What you are asked to do: Pick up the footnotes on court jurisdiction under the Occupational Safety and Health Act after their last sentence and carry them forward.

Text provided:
..........

NOTES
[1] When made in the body of the opinion, references to various sections of the Act will be according to how those sections were numbered in the original Act of Congress. For purposes of cross reference between the Act as referred to and as codified the following key is provided:
Section 3 29 U.S.C. § 652 Section 6 29 U.S.C. § 655 Section 8 29 U.S.C. § 657
[2] E. g., Section 8(C)(1)-(3) (authorizing the promulgation of regulations requiring employers to make and preserve various kinds of records), Section 8(e) (concerning regulations governing inspection of work sites) and Section 8(g)(2) (a general rulemaking provision authorizing such rules as the Secretary of Labor deems "necessary to carry out his responsibilities under the Act"). Since the singular issue implicated in the determination of this court's jurisdiction is whether the rule in issue is a standard, any consideration of the power of OSHA to issue this rule pursuant to the above mentioned sections must be deferred until the jurisdictional issue is resolved.
[3] The Act does specifically provide for review in the district courts of two actions: (1) when the secretary charges an employer with discriminating against an employee for exercising his rights under the Act; 29 U.S.C. § 660(c)(2); and (2) when the Secretary seeks an injunction against conditions or practices in any place of employment which present an imminent danger of death or serious physical harm. 29 U.S.C. § 662(a)(b). Although these sections specify district court jurisdiction in the matters referred to, they ought not be read to preclude district court jurisdiction over matters neither referred to nor directed to another forum. See, Stark v. Wickard, 321 U.S. 288, 64 S. Ct. 559, 88 L. Ed. 733 (1944); Abbott Laboratories v. Gardner, 387 U.S. 136, 140, 87 S. Ct. 1507, 1510, 18 L. Ed. 2d 681 (1967).

..........

Data for review:

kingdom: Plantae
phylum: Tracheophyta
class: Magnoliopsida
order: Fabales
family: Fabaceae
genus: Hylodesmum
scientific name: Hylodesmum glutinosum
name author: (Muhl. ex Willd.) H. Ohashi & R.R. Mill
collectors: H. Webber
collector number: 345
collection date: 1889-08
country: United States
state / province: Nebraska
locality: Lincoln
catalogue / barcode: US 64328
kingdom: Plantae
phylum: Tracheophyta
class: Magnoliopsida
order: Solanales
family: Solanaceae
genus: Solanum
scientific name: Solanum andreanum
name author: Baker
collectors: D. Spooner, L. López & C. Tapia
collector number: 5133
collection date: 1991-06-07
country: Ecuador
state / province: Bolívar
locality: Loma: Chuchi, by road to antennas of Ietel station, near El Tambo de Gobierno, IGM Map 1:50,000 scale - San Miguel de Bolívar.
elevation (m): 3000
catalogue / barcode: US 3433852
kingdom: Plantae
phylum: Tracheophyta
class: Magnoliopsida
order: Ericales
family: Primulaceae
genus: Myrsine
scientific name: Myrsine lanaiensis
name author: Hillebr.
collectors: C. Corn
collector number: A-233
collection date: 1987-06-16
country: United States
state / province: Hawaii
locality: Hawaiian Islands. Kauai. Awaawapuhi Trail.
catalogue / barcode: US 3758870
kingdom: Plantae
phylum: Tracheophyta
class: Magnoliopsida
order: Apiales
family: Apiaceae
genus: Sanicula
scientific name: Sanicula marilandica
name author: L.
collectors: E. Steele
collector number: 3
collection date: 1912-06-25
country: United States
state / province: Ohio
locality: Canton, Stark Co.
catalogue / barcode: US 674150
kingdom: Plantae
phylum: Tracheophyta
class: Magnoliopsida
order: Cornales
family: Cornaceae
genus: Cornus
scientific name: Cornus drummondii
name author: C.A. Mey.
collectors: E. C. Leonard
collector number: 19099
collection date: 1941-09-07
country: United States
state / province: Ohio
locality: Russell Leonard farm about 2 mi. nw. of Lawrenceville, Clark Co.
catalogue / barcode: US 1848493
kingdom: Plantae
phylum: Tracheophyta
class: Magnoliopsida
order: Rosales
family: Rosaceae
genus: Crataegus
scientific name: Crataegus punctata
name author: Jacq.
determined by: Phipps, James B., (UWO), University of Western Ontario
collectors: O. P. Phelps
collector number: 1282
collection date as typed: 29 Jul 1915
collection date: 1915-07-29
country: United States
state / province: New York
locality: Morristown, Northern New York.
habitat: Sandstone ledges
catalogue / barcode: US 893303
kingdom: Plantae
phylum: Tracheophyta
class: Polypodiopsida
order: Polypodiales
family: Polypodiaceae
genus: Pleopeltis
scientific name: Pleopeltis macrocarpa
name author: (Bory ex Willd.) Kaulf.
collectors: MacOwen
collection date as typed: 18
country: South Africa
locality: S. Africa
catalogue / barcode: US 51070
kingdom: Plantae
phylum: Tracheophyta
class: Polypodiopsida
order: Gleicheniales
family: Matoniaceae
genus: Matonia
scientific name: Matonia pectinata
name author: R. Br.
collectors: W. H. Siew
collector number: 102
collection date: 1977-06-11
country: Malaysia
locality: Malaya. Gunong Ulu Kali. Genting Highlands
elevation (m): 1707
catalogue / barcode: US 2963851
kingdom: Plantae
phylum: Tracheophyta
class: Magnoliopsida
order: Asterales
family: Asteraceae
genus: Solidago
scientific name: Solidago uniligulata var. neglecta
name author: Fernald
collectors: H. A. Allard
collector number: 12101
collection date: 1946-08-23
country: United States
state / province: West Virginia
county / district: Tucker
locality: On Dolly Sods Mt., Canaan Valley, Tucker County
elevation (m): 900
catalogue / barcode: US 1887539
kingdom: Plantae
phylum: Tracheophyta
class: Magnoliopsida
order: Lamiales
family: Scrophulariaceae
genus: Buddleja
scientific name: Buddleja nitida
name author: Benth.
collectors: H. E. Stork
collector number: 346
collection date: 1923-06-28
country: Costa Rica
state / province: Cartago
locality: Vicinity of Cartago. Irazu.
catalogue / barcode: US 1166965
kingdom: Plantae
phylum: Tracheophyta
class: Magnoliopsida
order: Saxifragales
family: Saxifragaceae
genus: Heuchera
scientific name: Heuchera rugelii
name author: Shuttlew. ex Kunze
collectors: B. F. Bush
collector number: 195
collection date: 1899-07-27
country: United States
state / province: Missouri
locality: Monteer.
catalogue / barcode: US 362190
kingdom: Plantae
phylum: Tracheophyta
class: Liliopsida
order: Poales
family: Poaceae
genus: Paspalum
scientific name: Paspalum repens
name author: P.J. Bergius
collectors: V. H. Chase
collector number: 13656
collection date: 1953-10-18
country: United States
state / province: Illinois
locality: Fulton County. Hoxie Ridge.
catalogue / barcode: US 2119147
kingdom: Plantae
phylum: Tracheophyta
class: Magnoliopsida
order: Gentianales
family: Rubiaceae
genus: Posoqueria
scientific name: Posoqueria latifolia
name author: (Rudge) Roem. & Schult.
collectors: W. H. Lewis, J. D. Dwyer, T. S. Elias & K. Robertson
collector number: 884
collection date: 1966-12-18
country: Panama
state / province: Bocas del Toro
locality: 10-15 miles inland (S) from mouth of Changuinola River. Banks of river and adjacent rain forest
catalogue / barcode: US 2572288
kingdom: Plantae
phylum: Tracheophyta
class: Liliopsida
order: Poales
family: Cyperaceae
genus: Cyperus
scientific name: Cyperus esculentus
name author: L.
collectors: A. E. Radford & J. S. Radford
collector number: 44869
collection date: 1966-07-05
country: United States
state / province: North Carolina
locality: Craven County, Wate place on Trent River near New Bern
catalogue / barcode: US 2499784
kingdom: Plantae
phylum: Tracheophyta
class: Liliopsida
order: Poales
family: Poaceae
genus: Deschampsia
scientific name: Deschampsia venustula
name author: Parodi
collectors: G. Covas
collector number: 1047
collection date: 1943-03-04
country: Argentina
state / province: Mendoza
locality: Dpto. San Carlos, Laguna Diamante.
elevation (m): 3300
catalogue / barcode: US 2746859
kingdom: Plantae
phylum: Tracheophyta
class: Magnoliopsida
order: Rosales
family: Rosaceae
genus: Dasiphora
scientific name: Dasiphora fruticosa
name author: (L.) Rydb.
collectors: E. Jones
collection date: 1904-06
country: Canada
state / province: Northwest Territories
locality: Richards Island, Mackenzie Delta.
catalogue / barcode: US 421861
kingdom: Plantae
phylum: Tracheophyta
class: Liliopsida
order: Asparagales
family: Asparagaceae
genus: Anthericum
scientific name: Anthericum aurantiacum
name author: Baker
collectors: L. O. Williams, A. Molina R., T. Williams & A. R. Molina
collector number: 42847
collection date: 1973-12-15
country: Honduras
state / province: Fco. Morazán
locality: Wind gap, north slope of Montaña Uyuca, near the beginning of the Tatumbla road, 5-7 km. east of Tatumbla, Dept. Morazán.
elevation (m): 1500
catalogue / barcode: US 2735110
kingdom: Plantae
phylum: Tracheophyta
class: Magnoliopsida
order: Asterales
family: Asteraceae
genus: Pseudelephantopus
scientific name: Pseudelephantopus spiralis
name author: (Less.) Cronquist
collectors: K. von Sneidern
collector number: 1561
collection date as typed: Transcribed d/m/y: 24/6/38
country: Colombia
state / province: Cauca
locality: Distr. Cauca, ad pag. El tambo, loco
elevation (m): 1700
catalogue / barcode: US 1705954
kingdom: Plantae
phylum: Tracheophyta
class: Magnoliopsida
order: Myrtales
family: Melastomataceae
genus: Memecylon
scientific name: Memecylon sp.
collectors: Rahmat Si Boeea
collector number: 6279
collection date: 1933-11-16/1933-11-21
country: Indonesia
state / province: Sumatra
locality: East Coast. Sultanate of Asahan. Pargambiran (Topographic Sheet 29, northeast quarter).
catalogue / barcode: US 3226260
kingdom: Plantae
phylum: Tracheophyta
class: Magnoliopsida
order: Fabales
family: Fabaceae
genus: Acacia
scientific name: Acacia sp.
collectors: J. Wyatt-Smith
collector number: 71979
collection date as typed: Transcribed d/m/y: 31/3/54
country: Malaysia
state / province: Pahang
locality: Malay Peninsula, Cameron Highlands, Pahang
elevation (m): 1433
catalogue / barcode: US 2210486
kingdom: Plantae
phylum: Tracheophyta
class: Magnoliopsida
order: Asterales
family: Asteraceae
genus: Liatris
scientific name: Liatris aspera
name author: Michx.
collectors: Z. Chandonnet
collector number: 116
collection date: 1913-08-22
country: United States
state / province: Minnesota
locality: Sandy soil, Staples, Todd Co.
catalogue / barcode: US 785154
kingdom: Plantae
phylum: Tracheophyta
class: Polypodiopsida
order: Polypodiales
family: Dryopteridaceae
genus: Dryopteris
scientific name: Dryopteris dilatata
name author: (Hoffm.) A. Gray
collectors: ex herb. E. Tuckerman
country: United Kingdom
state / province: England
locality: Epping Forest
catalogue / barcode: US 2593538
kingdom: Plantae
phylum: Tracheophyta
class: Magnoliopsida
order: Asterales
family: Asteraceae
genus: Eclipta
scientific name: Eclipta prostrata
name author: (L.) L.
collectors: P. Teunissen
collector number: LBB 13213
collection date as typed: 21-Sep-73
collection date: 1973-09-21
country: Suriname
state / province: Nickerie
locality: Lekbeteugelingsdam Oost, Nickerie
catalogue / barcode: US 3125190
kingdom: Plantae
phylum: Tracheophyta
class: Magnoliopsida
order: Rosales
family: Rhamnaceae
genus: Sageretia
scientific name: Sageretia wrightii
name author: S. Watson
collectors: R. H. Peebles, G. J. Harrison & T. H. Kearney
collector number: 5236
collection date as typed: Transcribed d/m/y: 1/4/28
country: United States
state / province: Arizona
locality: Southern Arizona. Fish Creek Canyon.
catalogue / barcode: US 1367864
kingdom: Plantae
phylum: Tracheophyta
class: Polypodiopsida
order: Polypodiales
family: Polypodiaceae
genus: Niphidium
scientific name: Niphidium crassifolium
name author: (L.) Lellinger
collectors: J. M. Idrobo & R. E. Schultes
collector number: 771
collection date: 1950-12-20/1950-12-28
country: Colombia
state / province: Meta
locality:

..........

Exercise output:
[4] 5 U.S.C. § 703 states that:
The form of proceeding for judicial review is the special statutory review proceeding relevant to the subject matter in a court specified by statute, or, in the absence or inadequacy thereof, any applicable form of legal action including actions for declaratory judgments or writs of prohibitory or mandatory injunction or habeas corpus in a court of competent jurisdiction.
[5] The preamble appears at 45 Fed.Reg. 35212-35277. The text of the rule appears at 35277.
[6] See, e. g. 45 Fed.Reg. 35243-44 (Legal Authority Issue). See also 45 Fed.Reg. 35212 (Summary and Introduction).
[7] See, e. g. Defendants' Opposition to Plaintiffs' Motions for Preliminary Injunction at 23: "In sum, the records access standard looks like a standard; it acts like a standard . . .."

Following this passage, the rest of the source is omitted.